----- Extract provided

The Macedonian national handball team is the national handball team of North Macedonia. The team is run by the Macedonian Handball Federation, the governing body of handball in North Macedonia. Prior to joining the International Handball Federation in 1991 as an independent country, North Macedonia was represented within the Yugoslavia men's national handball team.

History

First Handball teams in Macedonia emerged in the second half of the 1940s. Soon Macedonian Handball federation started to organize national championships in big handball −11 players on a soccer field size. By the '60s it was transformed into small handball or indoor handball. Macedonian champions were qualified for federal Yugoslav Championship instead of European cup competitions. The best Macedonian players played for the Federal team of Yugoslavia. In the time of the federation, 6 of the constitutional republics were sending one federal team to compete at the Olympics and World cup. Macedonia was participating within the federal team from 1950 till 1991. After the split of the federation, as a single republic from 1992 till 1994 Macedonia did not manage to enter the qualifications for EC, WC and OG. From 1995 Macedonia participates as a single Republic to all qualifications and Championship tournaments.

----------

- Problem description: Please reproduce part of the passage on North Macedonia's national handball team, starting at the words "The Macedonian national" and ending after "national handball team.". The lines that come next play no part in this.

----- Recorded information

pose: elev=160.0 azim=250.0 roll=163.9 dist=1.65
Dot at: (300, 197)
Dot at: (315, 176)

----------

- Reply to the exercise:
The Macedonian national handball team is the national handball team of North Macedonia. The team is run by the Macedonian Handball Federation, the governing body of handball in North Macedonia. Prior to joining the International Handball Federation in 1991 as an independent country, North Macedonia was represented within the Yugoslavia men's national handball team.